Un afflux de patients face à une capacité limitée
La fermeture de l’hôpital Aristide Le Dantec, qui était l’un des plus grands centres de traitement du cancer au Sénégal, a eu un impact significatif sur la prise en charge des malades. De nombreux patients se sont retrouvés sans solution immédiate, contraints de se tourner vers d’autres structures hospitalières déjà sous pression.
Le Centre Hospitalier National Cheikh Ahmadoul Khadim, bien qu’équipé pour assurer la prise en charge de ces patients, doit faire face à un afflux important qui dépasse parfois ses capacités. Le besoin en personnel qualifié, en infrastructures et en équipements est de plus en plus pressant.
Des difficultés techniques au niveau de Dalal Jamm
L’hôpital Dalal Jamm, autre centre de référence pour la radiothérapie, rencontre actuellement des problèmes techniques avec sa machine de radiothérapie. Cette situation complique davantage la prise en charge des patients qui doivent souvent patienter longtemps pour accéder aux soins nécessaires.
Ces perturbations soulignent l’urgence d’investir davantage dans les infrastructures de santé et d’assurer un meilleur suivi technique des équipements médicaux. Sans une intervention rapide des autorités sanitaires, le risque est grand de voir une aggravation des cas de cancer faute de traitements adaptés.

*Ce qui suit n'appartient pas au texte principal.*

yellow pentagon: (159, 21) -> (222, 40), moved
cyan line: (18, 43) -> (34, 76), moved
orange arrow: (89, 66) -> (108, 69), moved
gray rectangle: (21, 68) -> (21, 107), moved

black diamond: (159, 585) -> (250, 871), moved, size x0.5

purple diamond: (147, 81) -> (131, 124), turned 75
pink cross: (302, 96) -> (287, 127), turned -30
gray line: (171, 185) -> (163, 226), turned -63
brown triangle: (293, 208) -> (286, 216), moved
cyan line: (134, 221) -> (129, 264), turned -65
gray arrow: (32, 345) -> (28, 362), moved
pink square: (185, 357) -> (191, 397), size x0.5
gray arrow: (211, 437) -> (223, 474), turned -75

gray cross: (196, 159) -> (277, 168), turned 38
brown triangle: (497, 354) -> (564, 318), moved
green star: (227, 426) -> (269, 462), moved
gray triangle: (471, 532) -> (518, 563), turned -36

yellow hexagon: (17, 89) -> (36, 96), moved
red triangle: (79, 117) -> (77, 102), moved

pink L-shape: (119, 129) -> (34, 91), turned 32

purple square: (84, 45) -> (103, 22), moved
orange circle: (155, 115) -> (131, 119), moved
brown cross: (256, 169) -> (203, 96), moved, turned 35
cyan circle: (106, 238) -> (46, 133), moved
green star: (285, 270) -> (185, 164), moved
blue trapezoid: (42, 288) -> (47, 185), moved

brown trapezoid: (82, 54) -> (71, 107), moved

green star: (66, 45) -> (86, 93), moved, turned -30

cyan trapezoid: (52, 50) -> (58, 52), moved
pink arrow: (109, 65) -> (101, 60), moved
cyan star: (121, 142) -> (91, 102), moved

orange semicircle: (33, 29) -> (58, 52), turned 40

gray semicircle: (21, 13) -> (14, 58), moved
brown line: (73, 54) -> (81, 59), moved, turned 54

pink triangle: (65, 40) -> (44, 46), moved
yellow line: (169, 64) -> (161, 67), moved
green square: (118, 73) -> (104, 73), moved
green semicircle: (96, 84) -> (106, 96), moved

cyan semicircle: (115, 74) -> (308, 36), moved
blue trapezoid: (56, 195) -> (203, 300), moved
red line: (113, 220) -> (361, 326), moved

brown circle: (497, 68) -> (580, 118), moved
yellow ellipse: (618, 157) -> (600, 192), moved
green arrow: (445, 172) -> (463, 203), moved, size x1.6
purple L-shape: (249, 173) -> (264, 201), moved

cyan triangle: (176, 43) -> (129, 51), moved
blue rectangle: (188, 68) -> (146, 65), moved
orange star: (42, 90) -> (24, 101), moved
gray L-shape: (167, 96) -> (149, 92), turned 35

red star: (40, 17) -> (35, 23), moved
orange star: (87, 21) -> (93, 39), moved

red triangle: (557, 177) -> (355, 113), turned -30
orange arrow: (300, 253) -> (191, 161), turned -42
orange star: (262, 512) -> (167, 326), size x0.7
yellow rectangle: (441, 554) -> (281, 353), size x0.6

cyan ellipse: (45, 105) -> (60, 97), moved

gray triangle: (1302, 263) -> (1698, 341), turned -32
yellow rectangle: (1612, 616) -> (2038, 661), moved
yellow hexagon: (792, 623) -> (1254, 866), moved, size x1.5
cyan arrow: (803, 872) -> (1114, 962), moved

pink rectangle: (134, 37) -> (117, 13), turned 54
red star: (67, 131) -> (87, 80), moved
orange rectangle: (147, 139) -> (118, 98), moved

Des mesures à prendre pour améliorer la prise en charge
Face à ces difficultés, il devient impératif de renforcer les capacités des centres de traitement du cancer au Sénégal. Parmi les solutions envisageables, on peut citer :
L’accélération des travaux de reconstruction de l’hôpital Aristide Le Dantec afin de rétablir une offre de soins suffisante.
La maintenance régulière des équipements de radiothérapie pour éviter des interruptions de service.
L’augmentation des financements pour le recrutement et la formation de spécialistes en oncologie.
Le développement de nouvelles infrastructures de soins pour décongestionner les centres actuels.
Le combat contre le cancer n’est pas seulement une question de santé publique, mais un véritable enjeu de société. Il est essentiel que l’ensemble des acteurs, de l’État aux partenaires privés, se mobilisent pour garantir un accès aux soins efficace et accessible à tous les patients atteints de cancer au Sénégal.